PROBLEM TO SOLVE: What lines in the material hold the string "down"? Copy out each of them.

EXERCISE MATERIAL:
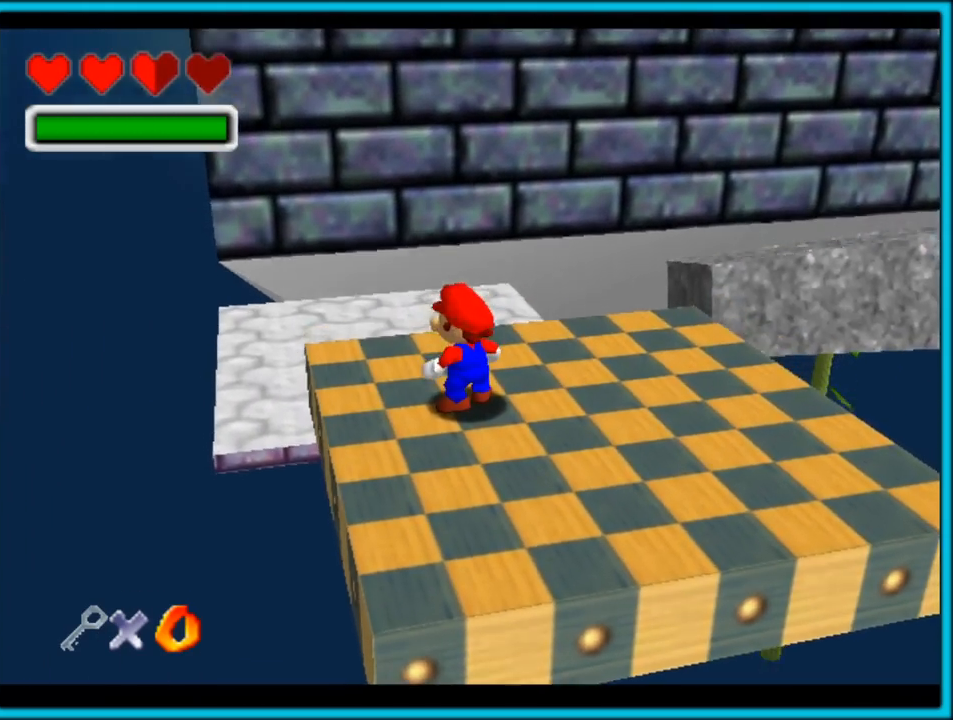
{"buttons": ["C_DOWN"], "left_stick": "center", "button_events": [[17, "C_UP", "down"], [250, "C_UP", "up"], [267, "C_DOWN", "down"]]}
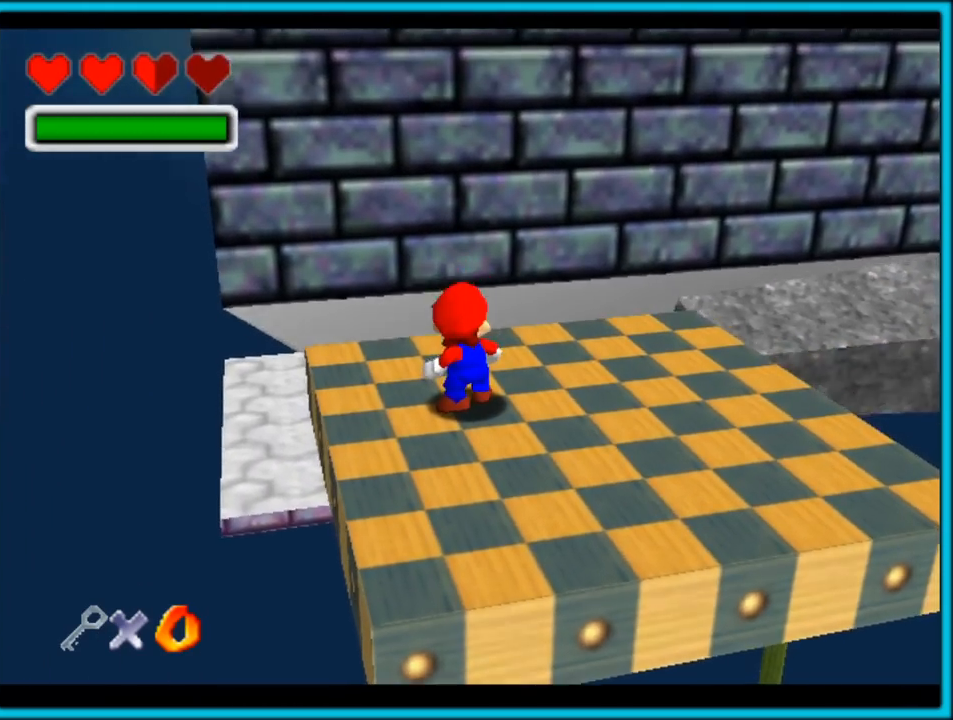
{"buttons": ["C_LEFT"], "left_stick": "center", "button_events": [[333, "C_LEFT", "down"], [400, "C_DOWN", "up"]]}
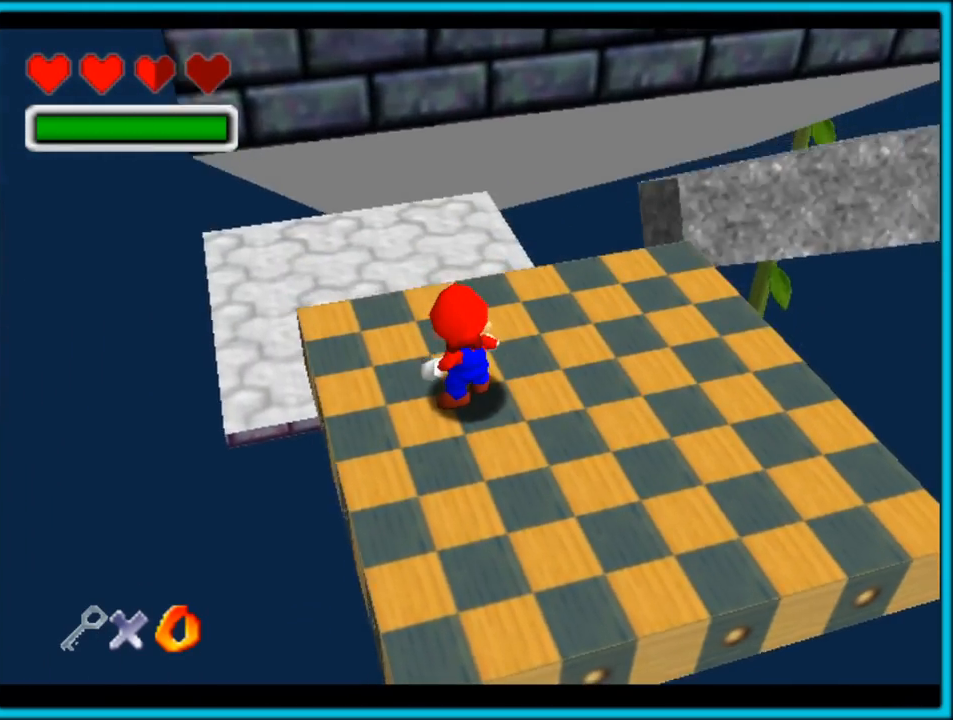
{"buttons": ["C_LEFT"], "left_stick": "center", "button_events": []}
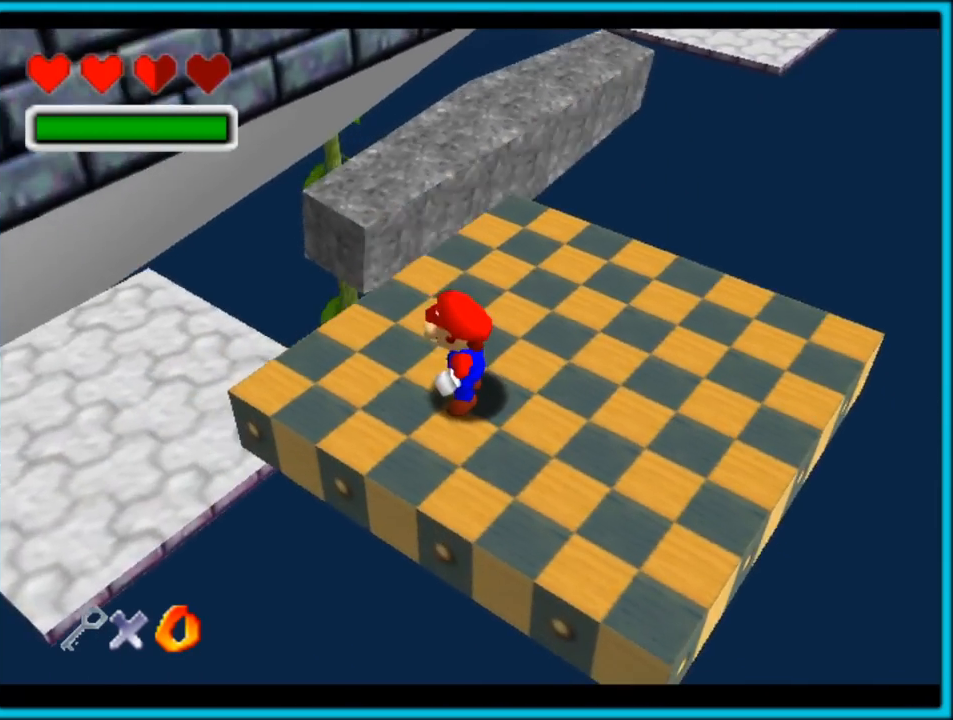
{"buttons": [], "left_stick": "center", "button_events": [[50, "C_LEFT", "up"]]}
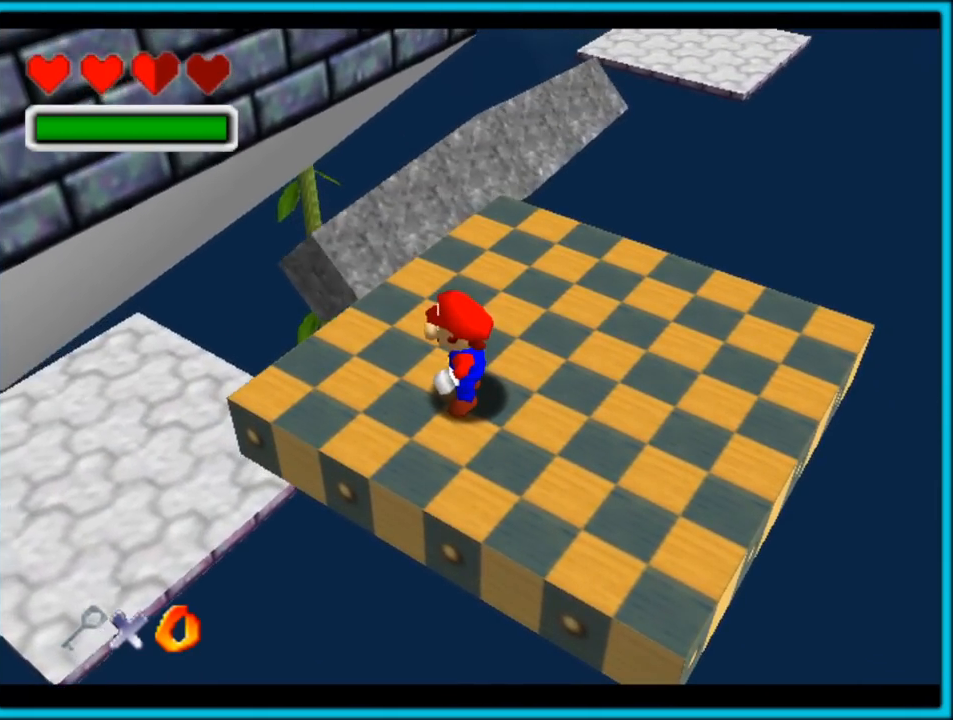
{"buttons": [], "left_stick": "center", "button_events": [[267, "C_LEFT", "down"], [483, "C_LEFT", "up"]]}
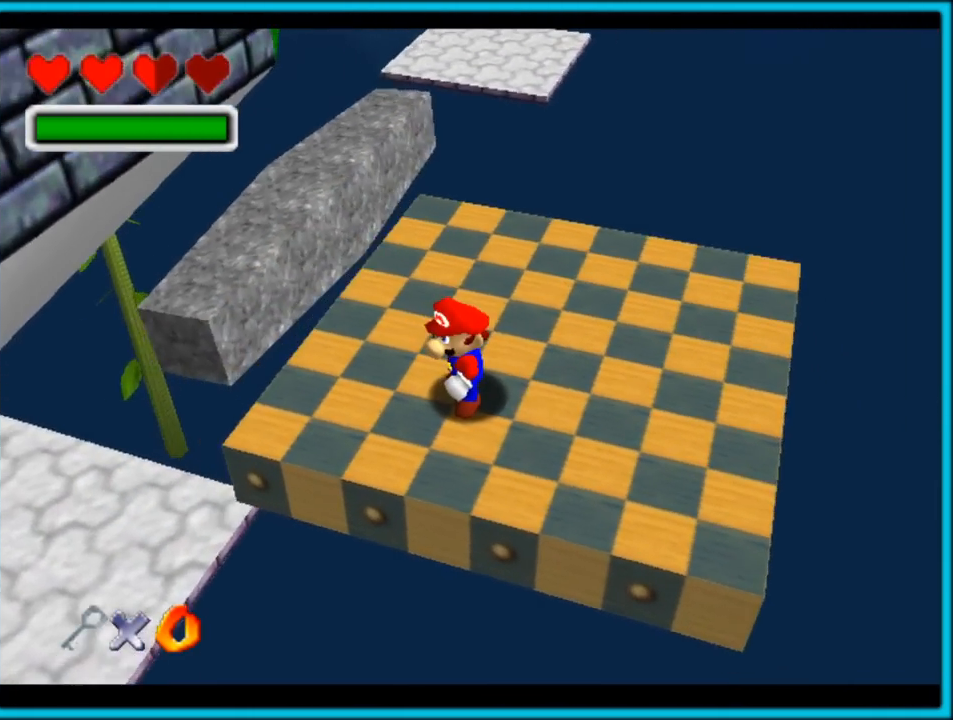
{"buttons": [], "left_stick": "center", "button_events": []}
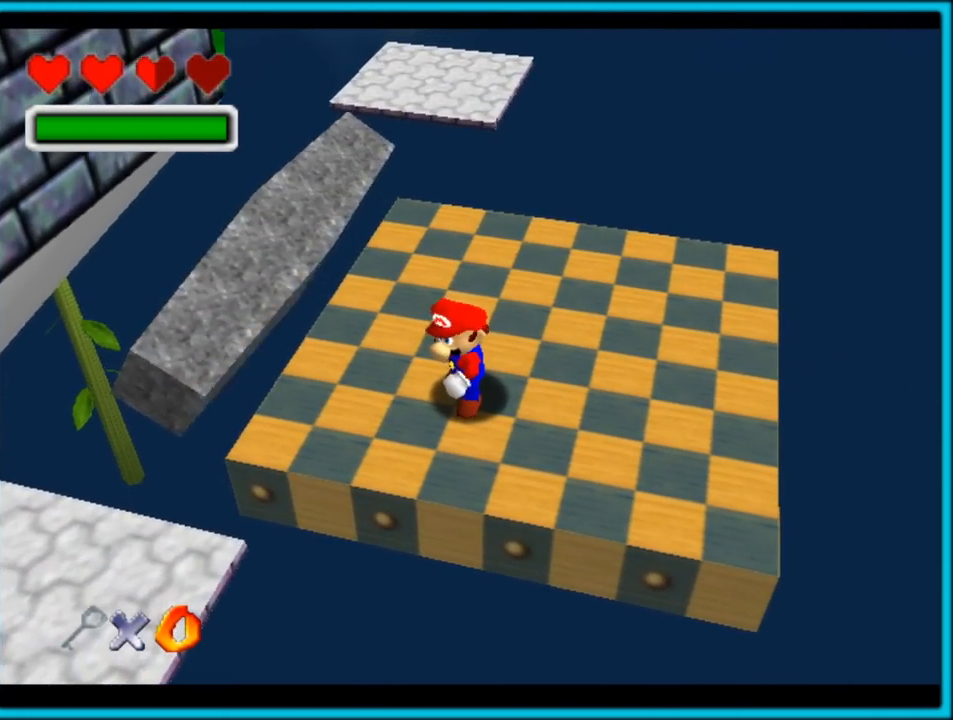
{"buttons": ["C_UP"], "left_stick": "center", "button_events": [[33, "C_UP", "down"]]}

EXERCISE RESULT:
{"buttons": ["C_DOWN"], "left_stick": "center", "button_events": [[17, "C_UP", "down"], [250, "C_UP", "up"], [267, "C_DOWN", "down"]]}
{"buttons": ["C_LEFT"], "left_stick": "center", "button_events": [[333, "C_LEFT", "down"], [400, "C_DOWN", "up"]]}
{"buttons": [], "left_stick": "center", "button_events": [[267, "C_LEFT", "down"], [483, "C_LEFT", "up"]]}
{"buttons": ["C_UP"], "left_stick": "center", "button_events": [[33, "C_UP", "down"]]}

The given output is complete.